• _Provided data_:
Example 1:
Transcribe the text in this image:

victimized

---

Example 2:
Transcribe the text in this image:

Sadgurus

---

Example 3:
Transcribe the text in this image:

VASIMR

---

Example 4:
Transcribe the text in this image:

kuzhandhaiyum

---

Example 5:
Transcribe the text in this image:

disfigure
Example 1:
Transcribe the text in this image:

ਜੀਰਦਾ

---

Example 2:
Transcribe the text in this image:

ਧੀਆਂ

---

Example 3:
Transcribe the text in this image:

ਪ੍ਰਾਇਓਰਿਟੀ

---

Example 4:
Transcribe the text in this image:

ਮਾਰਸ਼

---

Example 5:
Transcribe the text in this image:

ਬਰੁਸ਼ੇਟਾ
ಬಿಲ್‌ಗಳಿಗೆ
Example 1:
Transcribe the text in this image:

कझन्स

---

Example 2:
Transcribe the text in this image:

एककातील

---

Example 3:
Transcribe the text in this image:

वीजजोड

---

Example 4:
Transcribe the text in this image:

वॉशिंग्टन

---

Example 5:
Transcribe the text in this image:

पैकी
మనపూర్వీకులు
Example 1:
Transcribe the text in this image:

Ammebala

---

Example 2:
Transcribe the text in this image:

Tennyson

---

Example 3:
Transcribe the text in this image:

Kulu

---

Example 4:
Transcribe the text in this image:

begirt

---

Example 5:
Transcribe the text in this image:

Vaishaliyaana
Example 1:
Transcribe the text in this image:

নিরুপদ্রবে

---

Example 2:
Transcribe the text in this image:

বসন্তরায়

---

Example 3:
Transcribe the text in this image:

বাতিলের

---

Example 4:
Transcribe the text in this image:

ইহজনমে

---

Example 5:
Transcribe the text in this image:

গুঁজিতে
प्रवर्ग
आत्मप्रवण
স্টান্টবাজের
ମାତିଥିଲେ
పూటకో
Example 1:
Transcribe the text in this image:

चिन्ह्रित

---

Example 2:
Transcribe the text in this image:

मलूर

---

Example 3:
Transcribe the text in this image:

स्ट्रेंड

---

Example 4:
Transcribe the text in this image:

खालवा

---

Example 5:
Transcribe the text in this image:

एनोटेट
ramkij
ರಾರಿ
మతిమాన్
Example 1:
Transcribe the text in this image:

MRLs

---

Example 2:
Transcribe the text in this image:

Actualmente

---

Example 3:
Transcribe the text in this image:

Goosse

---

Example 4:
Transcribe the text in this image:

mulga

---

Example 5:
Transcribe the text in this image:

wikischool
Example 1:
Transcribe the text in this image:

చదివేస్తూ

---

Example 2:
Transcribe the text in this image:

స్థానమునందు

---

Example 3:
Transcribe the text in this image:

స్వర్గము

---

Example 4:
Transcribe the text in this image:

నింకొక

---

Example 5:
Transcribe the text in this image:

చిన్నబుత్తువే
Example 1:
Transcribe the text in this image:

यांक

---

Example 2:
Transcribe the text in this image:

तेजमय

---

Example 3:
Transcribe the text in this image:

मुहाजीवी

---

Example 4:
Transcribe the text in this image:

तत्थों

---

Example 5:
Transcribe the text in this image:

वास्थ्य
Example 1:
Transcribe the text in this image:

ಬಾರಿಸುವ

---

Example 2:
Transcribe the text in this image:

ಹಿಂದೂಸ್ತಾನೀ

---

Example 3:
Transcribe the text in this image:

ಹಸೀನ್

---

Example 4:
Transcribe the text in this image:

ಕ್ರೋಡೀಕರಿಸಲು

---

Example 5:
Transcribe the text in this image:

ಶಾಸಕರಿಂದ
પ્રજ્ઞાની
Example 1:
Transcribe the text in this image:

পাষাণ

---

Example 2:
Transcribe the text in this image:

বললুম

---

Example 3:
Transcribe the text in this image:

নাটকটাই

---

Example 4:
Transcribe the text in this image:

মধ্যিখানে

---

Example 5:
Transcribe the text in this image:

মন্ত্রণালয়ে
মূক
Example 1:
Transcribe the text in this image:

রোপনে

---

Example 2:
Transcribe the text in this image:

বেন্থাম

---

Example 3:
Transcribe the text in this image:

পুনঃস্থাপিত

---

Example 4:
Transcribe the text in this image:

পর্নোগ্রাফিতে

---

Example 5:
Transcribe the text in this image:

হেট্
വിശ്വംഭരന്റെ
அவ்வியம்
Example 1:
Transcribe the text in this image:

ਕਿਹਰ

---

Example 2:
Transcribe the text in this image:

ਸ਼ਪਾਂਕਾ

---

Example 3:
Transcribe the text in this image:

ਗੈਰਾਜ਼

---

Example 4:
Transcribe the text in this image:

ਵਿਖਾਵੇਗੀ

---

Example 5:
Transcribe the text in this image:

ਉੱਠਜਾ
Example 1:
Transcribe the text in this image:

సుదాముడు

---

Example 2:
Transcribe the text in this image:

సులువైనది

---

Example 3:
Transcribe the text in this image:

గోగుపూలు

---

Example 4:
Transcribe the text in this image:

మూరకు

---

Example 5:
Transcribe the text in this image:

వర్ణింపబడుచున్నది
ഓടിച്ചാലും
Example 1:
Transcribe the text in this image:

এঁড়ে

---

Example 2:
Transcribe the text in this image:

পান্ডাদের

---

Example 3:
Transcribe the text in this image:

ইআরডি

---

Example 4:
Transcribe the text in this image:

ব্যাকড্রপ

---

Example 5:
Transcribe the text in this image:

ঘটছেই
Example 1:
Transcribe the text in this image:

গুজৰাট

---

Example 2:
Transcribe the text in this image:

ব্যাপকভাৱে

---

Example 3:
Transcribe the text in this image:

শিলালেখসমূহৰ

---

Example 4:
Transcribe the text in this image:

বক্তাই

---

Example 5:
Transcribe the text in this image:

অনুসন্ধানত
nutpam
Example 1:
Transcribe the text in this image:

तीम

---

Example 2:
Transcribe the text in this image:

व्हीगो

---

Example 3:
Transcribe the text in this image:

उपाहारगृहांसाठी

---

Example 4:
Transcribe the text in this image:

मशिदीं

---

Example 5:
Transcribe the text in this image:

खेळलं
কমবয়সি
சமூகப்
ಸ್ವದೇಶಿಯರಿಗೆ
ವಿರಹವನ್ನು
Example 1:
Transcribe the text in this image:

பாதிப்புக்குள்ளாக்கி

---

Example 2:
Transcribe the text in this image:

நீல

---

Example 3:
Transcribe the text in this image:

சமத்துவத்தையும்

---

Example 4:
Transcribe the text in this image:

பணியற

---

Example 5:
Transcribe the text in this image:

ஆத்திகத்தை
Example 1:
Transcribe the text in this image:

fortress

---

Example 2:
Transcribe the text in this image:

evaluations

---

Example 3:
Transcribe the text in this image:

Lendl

• _Work to complete_: Take the entries and print them exactly. Keep every line.

• _Written response_:
Example 1:
Transcribe the text in this image:

victimized

---

Example 2:
Transcribe the text in this image:

Sadgurus

---

Example 3:
Transcribe the text in this image:

VASIMR

---

Example 4:
Transcribe the text in this image:

kuzhandhaiyum

---

Example 5:
Transcribe the text in this image:

disfigure
Example 1:
Transcribe the text in this image:

ਜੀਰਦਾ

---

Example 2:
Transcribe the text in this image:

ਧੀਆਂ

---

Example 3:
Transcribe the text in this image:

ਪ੍ਰਾਇਓਰਿਟੀ

---

Example 4:
Transcribe the text in this image:

ਮਾਰਸ਼

---

Example 5:
Transcribe the text in this image:

ਬਰੁਸ਼ੇਟਾ
ಬಿಲ್‌ಗಳಿಗೆ
Example 1:
Transcribe the text in this image:

कझन्स

---

Example 2:
Transcribe the text in this image:

एककातील

---

Example 3:
Transcribe the text in this image:

वीजजोड

---

Example 4:
Transcribe the text in this image:

वॉशिंग्टन

---

Example 5:
Transcribe the text in this image:

पैकी
మనపూర్వీకులు
Example 1:
Transcribe the text in this image:

Ammebala

---

Example 2:
Transcribe the text in this image:

Tennyson

---

Example 3:
Transcribe the text in this image:

Kulu

---

Example 4:
Transcribe the text in this image:

begirt

---

Example 5:
Transcribe the text in this image:

Vaishaliyaana
Example 1:
Transcribe the text in this image:

নিরুপদ্রবে

---

Example 2:
Transcribe the text in this image:

বসন্তরায়

---

Example 3:
Transcribe the text in this image:

বাতিলের

---

Example 4:
Transcribe the text in this image:

ইহজনমে

---

Example 5:
Transcribe the text in this image:

গুঁজিতে
प्रवर्ग
आत्मप्रवण
স্টান্টবাজের
ମାତିଥିଲେ
పూటకో
Example 1:
Transcribe the text in this image:

चिन्ह्रित

---

Example 2:
Transcribe the text in this image:

मलूर

---

Example 3:
Transcribe the text in this image:

स्ट्रेंड

---

Example 4:
Transcribe the text in this image:

खालवा

---

Example 5:
Transcribe the text in this image:

एनोटेट
ramkij
ರಾರಿ
మతిమాన్
Example 1:
Transcribe the text in this image:

MRLs

---

Example 2:
Transcribe the text in this image:

Actualmente

---

Example 3:
Transcribe the text in this image:

Goosse

---

Example 4:
Transcribe the text in this image:

mulga

---

Example 5:
Transcribe the text in this image:

wikischool
Example 1:
Transcribe the text in this image:

చదివేస్తూ

---

Example 2:
Transcribe the text in this image:

స్థానమునందు

---

Example 3:
Transcribe the text in this image:

స్వర్గము

---

Example 4:
Transcribe the text in this image:

నింకొక

---

Example 5:
Transcribe the text in this image:

చిన్నబుత్తువే
Example 1:
Transcribe the text in this image:

यांक

---

Example 2:
Transcribe the text in this image:

तेजमय

---

Example 3:
Transcribe the text in this image:

मुहाजीवी

---

Example 4:
Transcribe the text in this image:

तत्थों

---

Example 5:
Transcribe the text in this image:

वास्थ्य
Example 1:
Transcribe the text in this image:

ಬಾರಿಸುವ

---

Example 2:
Transcribe the text in this image:

ಹಿಂದೂಸ್ತಾನೀ

---

Example 3:
Transcribe the text in this image:

ಹಸೀನ್

---

Example 4:
Transcribe the text in this image:

ಕ್ರೋಡೀಕರಿಸಲು

---

Example 5:
Transcribe the text in this image:

ಶಾಸಕರಿಂದ
પ્રજ્ઞાની
Example 1:
Transcribe the text in this image:

পাষাণ

---

Example 2:
Transcribe the text in this image:

বললুম

---

Example 3:
Transcribe the text in this image:

নাটকটাই

---

Example 4:
Transcribe the text in this image:

মধ্যিখানে

---

Example 5:
Transcribe the text in this image:

মন্ত্রণালয়ে
মূক
Example 1:
Transcribe the text in this image:

রোপনে

---

Example 2:
Transcribe the text in this image:

বেন্থাম

---

Example 3:
Transcribe the text in this image:

পুনঃস্থাপিত

---

Example 4:
Transcribe the text in this image:

পর্নোগ্রাফিতে

---

Example 5:
Transcribe the text in this image:

হেট্
വിശ്വംഭരന്റെ
அவ்வியம்
Example 1:
Transcribe the text in this image:

ਕਿਹਰ

---

Example 2:
Transcribe the text in this image:

ਸ਼ਪਾਂਕਾ

---

Example 3:
Transcribe the text in this image:

ਗੈਰਾਜ਼

---

Example 4:
Transcribe the text in this image:

ਵਿਖਾਵੇਗੀ

---

Example 5:
Transcribe the text in this image:

ਉੱਠਜਾ
Example 1:
Transcribe the text in this image:

సుదాముడు

---

Example 2:
Transcribe the text in this image:

సులువైనది

---

Example 3:
Transcribe the text in this image:

గోగుపూలు

---

Example 4:
Transcribe the text in this image:

మూరకు

---

Example 5:
Transcribe the text in this image:

వర్ణింపబడుచున్నది
ഓടിച്ചാലും
Example 1:
Transcribe the text in this image:

এঁড়ে

---

Example 2:
Transcribe the text in this image:

পান্ডাদের

---

Example 3:
Transcribe the text in this image:

ইআরডি

---

Example 4:
Transcribe the text in this image:

ব্যাকড্রপ

---

Example 5:
Transcribe the text in this image:

ঘটছেই
Example 1:
Transcribe the text in this image:

গুজৰাট

---

Example 2:
Transcribe the text in this image:

ব্যাপকভাৱে

---

Example 3:
Transcribe the text in this image:

শিলালেখসমূহৰ

---

Example 4:
Transcribe the text in this image:

বক্তাই

---

Example 5:
Transcribe the text in this image:

অনুসন্ধানত
nutpam
Example 1:
Transcribe the text in this image:

तीम

---

Example 2:
Transcribe the text in this image:

व्हीगो

---

Example 3:
Transcribe the text in this image:

उपाहारगृहांसाठी

---

Example 4:
Transcribe the text in this image:

मशिदीं

---

Example 5:
Transcribe the text in this image:

खेळलं
কমবয়সি
சமூகப்
ಸ್ವದೇಶಿಯರಿಗೆ
ವಿರಹವನ್ನು
Example 1:
Transcribe the text in this image:

பாதிப்புக்குள்ளாக்கி

---

Example 2:
Transcribe the text in this image:

நீல

---

Example 3:
Transcribe the text in this image:

சமத்துவத்தையும்

---

Example 4:
Transcribe the text in this image:

பணியற

---

Example 5:
Transcribe the text in this image:

ஆத்திகத்தை
Example 1:
Transcribe the text in this image:

fortress

---

Example 2:
Transcribe the text in this image:

evaluations

---

Example 3:
Transcribe the text in this image:

Lendl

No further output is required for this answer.